Compito 1:
Rispondi a queste domande sull'estratto della pagina:
(a) Secondo Diamond, quale sforzo è un esempio in cui il modello centralizzato può avere senso?
(b) Quali finanziamenti sono citati come esempio di approccio "dal basso"?
(c) A chi vanno i crediti dell'immagine?
Compito 2: Trascrivi dall'estratto della pagina il passo che comincia con "1. Da un lato" e va avanti fino a "che non capisco.", senza cambiare nulla.

Estratto della pagina:
..........

    “Se in altri ambiti della ricerca il modello centralizzato può avere senso ed efficacia – si veda per esempio lo sforzo su LHC – negli studi sul cervello e sulla mente ha poco senso”, aggiunge Diamond. “Non abbiamo bisogno di infrastrutture grandi e costose come la fisica sperimentale. Riteniamo invece, come si scrive anche nella lettera, che un approccio ‘dal basso’, come quello già sperimentato per esempio con i finanziamenti European Research Council (ERC), sia molto più efficace”.

    Qui il testo completo della lettera.

    Credits immagine: A Health Blog/Flickr

    3 Commenti

    1. Da un lato comprendo le perplessità della comunità che si occupa di neuroscienze. Sorprende che si voglia escludere, almeno per il momento, chi si occupa di sviluppare la linea di Cognitive Architectures. Mi pare proprio una scelta miope che non capisco.
..........
Estratti delle voci:
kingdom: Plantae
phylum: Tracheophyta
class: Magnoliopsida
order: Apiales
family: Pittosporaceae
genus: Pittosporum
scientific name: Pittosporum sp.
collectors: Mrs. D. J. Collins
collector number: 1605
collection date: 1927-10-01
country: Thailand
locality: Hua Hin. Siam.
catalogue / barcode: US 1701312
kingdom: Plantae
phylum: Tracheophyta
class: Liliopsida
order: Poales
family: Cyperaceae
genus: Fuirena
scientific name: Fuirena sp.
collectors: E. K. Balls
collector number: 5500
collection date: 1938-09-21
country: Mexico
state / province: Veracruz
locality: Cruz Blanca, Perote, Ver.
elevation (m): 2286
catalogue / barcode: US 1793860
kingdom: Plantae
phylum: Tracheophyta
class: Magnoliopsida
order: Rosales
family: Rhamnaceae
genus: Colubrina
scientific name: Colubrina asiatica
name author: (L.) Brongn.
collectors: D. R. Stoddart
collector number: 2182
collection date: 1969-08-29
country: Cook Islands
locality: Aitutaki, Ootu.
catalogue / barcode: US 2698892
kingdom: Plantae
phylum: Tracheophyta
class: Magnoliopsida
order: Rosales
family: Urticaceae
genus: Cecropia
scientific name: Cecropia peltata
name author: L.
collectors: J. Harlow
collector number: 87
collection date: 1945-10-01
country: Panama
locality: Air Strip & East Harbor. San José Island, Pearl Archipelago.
..........
Risposta 1:
(a) Lo sforzo su LHC.
(b) I finanziamenti European Research Council (ERC).
(c) A Health Blog/Flickr.

Risposta 2:
1. Da un lato comprendo le perplessità della comunità che si occupa di neuroscienze. Sorprende che si voglia escludere, almeno per il momento, chi si occupa di sviluppare la linea di Cognitive Architectures. Mi pare proprio una scelta miope che non capisco.